Grupo de Estudos em Escrita Criativa – Agosto, 2017
Patricia Gonçalves Tenório
Em 19 de Agosto de 2017, expliquei para as minhas alunas/companheiras de estudo o porquê de trazer os assuntos estudados no doutorado em Escrita Criativa da PUCRS para as nossas aulas/encontros: para compartilhar com elas o meu aprendizado, e, juntas, ampliarmos nossos caminhos de escritoras/poetisas.
Na Newsletter de Agosto, 2017 encontramos diversos diálogos. E foi, a partir do livro-diálogo Portugueses do Brasil & Brasileiros de Portugal (2016), da jornalista, romancista portuguesa, e licenciada em Filologia Românica pela Faculdade de Letras da Universidade de Lisboa, Leonor Xavier (1943), que estou estudando para a disciplina Literatura Portuguesa, ministrada pelo Prof. Dr. Paulo Kralik, que iniciamos, eu e minhas alunas, a nossa aula.
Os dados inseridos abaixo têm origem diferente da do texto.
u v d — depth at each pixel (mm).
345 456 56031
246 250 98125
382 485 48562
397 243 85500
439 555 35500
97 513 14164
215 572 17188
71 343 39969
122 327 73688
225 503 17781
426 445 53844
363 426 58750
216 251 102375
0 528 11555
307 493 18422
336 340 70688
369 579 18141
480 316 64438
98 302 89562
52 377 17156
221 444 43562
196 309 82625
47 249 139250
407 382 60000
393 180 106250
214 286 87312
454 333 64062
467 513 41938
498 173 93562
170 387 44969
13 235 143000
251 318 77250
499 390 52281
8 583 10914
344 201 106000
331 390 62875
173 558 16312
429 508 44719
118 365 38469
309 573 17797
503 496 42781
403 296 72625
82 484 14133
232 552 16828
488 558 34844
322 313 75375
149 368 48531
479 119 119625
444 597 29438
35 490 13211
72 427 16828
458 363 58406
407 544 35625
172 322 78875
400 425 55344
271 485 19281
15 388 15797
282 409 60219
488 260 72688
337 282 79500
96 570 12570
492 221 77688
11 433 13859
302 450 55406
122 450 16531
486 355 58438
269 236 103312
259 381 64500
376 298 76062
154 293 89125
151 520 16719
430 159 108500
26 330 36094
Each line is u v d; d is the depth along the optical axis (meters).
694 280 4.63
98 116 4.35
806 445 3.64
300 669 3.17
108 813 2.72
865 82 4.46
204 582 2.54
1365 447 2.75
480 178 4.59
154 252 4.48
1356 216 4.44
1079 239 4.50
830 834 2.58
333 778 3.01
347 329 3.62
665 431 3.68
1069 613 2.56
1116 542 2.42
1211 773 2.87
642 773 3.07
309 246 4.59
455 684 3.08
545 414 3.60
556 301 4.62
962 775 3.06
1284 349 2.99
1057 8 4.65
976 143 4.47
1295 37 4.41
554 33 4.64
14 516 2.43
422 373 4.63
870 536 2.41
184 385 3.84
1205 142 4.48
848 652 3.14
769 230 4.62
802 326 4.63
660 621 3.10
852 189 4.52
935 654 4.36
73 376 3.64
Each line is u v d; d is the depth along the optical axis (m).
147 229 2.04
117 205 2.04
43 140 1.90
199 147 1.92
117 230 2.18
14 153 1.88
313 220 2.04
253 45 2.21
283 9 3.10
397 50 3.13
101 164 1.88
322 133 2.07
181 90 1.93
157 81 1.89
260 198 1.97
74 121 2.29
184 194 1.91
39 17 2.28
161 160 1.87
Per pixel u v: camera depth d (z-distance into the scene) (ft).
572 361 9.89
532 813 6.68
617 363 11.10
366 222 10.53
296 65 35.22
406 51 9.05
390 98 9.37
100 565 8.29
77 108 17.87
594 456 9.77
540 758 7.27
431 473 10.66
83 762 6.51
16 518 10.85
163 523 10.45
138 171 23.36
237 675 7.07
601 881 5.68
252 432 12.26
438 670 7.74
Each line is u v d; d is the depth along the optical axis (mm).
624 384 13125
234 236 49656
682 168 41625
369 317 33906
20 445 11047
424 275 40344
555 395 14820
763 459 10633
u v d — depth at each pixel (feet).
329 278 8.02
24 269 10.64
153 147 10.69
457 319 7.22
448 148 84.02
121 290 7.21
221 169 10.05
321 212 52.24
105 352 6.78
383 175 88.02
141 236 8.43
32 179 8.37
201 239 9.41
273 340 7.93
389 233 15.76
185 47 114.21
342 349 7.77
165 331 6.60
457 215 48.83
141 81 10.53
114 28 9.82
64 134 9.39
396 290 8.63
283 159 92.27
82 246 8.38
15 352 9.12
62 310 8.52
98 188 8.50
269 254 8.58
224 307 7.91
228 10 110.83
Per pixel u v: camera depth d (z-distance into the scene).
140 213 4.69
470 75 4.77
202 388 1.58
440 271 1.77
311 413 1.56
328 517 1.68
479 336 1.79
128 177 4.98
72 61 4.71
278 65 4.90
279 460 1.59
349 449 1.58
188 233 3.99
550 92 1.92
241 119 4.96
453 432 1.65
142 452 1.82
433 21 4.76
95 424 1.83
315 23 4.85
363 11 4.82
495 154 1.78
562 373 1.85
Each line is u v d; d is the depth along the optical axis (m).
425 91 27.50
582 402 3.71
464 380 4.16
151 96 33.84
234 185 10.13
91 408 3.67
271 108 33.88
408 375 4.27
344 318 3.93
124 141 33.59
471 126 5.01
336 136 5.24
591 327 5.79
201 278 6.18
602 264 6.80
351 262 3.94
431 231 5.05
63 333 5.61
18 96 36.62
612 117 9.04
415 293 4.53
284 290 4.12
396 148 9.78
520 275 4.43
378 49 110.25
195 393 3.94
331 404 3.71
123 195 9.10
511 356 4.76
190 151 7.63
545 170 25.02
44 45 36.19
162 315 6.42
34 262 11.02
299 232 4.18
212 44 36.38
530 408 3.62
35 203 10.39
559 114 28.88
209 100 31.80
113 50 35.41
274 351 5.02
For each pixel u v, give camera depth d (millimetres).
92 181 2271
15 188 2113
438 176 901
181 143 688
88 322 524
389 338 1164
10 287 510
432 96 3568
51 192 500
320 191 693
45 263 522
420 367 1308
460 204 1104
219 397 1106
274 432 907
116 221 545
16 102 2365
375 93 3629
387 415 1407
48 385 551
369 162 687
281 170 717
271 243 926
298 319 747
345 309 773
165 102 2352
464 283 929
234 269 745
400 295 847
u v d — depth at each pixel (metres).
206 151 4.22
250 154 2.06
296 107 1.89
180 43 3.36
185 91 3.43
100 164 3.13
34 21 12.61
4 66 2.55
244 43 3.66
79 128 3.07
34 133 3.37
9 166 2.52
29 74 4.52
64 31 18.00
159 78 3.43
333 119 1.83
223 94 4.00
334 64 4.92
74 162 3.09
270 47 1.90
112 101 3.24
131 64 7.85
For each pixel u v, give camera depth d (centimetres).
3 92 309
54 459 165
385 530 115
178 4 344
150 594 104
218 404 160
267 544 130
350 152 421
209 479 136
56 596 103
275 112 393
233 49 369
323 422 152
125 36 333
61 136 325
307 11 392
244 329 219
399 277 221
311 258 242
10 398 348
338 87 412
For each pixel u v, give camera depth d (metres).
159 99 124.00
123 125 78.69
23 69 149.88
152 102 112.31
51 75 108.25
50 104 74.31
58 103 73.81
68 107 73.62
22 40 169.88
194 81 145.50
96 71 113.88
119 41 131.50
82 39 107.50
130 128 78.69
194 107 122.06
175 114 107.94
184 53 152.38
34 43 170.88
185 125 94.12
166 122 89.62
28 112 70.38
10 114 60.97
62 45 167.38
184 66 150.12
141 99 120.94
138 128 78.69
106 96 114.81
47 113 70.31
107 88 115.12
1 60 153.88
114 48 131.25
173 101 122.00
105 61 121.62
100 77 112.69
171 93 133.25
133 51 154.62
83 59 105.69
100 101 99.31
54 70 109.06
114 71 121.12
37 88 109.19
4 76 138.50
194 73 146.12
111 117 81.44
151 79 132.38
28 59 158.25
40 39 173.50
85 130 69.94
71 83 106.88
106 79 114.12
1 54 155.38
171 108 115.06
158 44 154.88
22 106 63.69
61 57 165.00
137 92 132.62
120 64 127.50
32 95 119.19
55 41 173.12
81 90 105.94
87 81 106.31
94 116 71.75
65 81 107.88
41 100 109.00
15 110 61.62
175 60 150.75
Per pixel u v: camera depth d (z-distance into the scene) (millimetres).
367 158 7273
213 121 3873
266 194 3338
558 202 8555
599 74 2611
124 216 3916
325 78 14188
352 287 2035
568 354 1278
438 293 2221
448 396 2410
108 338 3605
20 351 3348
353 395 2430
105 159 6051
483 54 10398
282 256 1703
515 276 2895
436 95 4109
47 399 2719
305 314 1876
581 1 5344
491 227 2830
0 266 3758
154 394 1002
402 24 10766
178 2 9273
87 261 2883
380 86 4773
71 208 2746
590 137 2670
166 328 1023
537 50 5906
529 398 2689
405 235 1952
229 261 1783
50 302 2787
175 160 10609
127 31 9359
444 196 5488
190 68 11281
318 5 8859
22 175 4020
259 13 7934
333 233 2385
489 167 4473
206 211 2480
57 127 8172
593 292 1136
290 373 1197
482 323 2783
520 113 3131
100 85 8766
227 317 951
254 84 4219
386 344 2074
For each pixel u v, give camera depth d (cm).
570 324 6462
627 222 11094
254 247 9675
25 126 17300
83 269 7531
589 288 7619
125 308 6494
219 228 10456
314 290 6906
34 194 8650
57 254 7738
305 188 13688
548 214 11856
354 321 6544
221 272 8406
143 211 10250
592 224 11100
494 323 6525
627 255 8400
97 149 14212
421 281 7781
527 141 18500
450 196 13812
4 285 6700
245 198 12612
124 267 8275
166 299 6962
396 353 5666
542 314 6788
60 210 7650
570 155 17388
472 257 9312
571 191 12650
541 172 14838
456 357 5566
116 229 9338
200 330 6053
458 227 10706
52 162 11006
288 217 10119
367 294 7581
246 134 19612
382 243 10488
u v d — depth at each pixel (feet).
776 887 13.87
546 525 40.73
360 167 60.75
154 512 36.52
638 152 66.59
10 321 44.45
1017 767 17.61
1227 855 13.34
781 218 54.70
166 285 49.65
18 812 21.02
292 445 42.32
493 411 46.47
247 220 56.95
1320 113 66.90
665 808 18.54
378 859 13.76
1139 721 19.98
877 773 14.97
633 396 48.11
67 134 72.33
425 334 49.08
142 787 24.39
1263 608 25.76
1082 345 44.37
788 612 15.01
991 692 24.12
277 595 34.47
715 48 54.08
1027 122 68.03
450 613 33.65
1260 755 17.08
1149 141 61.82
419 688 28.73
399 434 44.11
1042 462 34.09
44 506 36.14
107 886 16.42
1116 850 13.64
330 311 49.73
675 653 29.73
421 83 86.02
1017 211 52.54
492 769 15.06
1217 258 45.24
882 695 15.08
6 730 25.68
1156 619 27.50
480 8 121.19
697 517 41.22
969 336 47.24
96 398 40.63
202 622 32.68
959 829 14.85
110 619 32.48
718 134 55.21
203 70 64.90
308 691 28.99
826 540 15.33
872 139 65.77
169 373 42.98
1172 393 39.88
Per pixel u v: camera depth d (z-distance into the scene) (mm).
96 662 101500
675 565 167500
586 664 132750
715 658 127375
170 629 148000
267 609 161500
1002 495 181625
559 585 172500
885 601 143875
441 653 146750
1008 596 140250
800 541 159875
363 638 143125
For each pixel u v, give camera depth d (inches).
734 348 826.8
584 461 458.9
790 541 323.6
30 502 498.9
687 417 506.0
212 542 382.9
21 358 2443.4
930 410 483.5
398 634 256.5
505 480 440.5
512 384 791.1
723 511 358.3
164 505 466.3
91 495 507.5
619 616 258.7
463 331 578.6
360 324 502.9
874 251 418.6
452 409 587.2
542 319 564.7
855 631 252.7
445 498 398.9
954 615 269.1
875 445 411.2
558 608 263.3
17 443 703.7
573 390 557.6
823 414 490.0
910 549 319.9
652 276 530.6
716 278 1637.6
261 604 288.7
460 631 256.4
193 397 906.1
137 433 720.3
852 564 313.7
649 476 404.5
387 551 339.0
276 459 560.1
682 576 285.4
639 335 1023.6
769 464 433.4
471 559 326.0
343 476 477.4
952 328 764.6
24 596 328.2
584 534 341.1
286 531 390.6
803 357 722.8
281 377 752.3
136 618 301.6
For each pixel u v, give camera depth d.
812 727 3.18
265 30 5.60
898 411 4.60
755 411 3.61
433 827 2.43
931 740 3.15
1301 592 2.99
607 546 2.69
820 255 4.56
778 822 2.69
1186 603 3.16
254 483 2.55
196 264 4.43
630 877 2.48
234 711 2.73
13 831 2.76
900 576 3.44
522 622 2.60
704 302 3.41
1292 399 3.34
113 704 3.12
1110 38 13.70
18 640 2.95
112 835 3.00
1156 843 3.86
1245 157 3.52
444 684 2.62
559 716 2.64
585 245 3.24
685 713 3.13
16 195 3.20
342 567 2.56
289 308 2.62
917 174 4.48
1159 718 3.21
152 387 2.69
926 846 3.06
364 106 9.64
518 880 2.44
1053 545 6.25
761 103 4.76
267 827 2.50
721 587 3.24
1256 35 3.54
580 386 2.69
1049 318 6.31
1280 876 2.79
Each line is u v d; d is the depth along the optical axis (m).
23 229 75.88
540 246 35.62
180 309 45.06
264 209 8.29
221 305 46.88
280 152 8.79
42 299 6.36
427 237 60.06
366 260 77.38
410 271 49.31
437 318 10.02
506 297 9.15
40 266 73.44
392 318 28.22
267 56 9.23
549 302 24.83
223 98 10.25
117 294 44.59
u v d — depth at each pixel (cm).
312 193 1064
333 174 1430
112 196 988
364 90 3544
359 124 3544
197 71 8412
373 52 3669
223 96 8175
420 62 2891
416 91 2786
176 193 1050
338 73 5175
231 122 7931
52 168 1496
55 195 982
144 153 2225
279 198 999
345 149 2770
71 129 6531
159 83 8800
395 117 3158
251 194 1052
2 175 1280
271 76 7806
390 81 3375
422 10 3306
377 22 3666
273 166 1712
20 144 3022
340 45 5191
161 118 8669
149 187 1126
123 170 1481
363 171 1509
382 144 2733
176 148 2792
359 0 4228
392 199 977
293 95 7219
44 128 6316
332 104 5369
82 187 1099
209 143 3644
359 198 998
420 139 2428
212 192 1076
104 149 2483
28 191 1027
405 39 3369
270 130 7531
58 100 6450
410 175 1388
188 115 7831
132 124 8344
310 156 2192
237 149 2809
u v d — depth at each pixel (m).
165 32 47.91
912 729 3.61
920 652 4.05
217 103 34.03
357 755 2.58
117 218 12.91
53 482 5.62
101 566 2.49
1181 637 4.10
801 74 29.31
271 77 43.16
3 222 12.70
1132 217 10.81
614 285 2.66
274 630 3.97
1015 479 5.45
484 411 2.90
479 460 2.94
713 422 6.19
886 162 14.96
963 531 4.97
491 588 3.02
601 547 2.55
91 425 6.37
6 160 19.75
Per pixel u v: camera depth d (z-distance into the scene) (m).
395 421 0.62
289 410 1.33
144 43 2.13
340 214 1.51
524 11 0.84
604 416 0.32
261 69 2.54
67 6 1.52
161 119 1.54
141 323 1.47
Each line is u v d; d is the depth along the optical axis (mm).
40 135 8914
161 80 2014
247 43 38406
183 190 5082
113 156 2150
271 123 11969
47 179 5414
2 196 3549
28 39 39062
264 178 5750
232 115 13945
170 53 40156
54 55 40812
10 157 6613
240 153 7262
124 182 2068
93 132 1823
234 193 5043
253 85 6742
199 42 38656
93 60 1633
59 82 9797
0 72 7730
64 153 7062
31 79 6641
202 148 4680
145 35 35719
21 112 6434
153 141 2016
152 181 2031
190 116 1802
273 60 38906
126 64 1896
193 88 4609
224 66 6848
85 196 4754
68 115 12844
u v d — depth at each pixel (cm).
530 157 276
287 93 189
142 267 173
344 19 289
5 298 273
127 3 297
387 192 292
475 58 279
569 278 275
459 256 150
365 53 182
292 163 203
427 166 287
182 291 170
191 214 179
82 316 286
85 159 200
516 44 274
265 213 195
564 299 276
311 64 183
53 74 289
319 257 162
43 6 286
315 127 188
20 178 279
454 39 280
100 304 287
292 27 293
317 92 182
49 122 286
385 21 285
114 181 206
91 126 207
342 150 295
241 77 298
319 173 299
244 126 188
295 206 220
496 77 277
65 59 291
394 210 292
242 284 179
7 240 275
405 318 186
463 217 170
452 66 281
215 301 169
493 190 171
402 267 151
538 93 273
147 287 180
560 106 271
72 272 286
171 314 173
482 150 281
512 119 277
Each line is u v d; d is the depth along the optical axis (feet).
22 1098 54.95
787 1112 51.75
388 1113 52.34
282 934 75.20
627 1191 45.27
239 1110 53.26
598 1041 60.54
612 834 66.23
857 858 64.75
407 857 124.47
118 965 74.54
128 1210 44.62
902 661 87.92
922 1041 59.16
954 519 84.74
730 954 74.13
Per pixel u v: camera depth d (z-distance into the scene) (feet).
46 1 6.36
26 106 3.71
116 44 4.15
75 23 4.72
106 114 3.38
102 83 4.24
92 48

Com dezenove entrevistas que remetem à época em que viveu no Brasil, Leonor nos brinda com depoimentos tais como os de Caetano Veloso, Carlos Drummond de Andrade, Fernanda Montenegro, Júlio Pomar, Marília Pêra, Ruth Escobar, sobre a relação de brasileiros com Portugal, de portugueses com o Brasil, e, principalmente, dos seus processos criativos. Trago ao centro um trecho do depoimento do filósofo, poeta e ensaísta George Agostinho Baptista da Silva (1906-1994), ou simplesmente Agostinho da Silva, nascido em Porto e falecido em Lisboa.
Agostinho fala dos dois mundos, não só Brasil e Portugal, mas do que poderemos aproximar do exercício que sugeri às minhas alunas e que apresentarei mais adiante.
“Espero que essa coisa de ver o mundo exista em todos os portugueses, pelo menos naqueles que não perderam a qualidade de ser português. Temos de pensar que há dois mundos para ver: o de fora e o de dentro, que é outro mundo interessante. E com uma complicaçãozinha, é que não sabemos se o mundo de fora brota do mundo de dentro, ou o contrário.” (DA SILVA apud XAVIER, (1988 in) 2016, p. 16)
Em 17 de Agosto de 2017, conheci a exposição Chão arejado, com livro de mesmo nome, do poeta Marcos Torres, com interpretações gráficas de Uilian Novaes. Marcos, através da artista plástica, professora da UFPE e minha orientadora de mestrado Maria do Carmo Nino, organizou um seminário no qual a escritora carioca Paloma Vidal, o professor da UFPB Marcelo Coutinho, e eu, conversávamos sobre amálgamas no processo criativo.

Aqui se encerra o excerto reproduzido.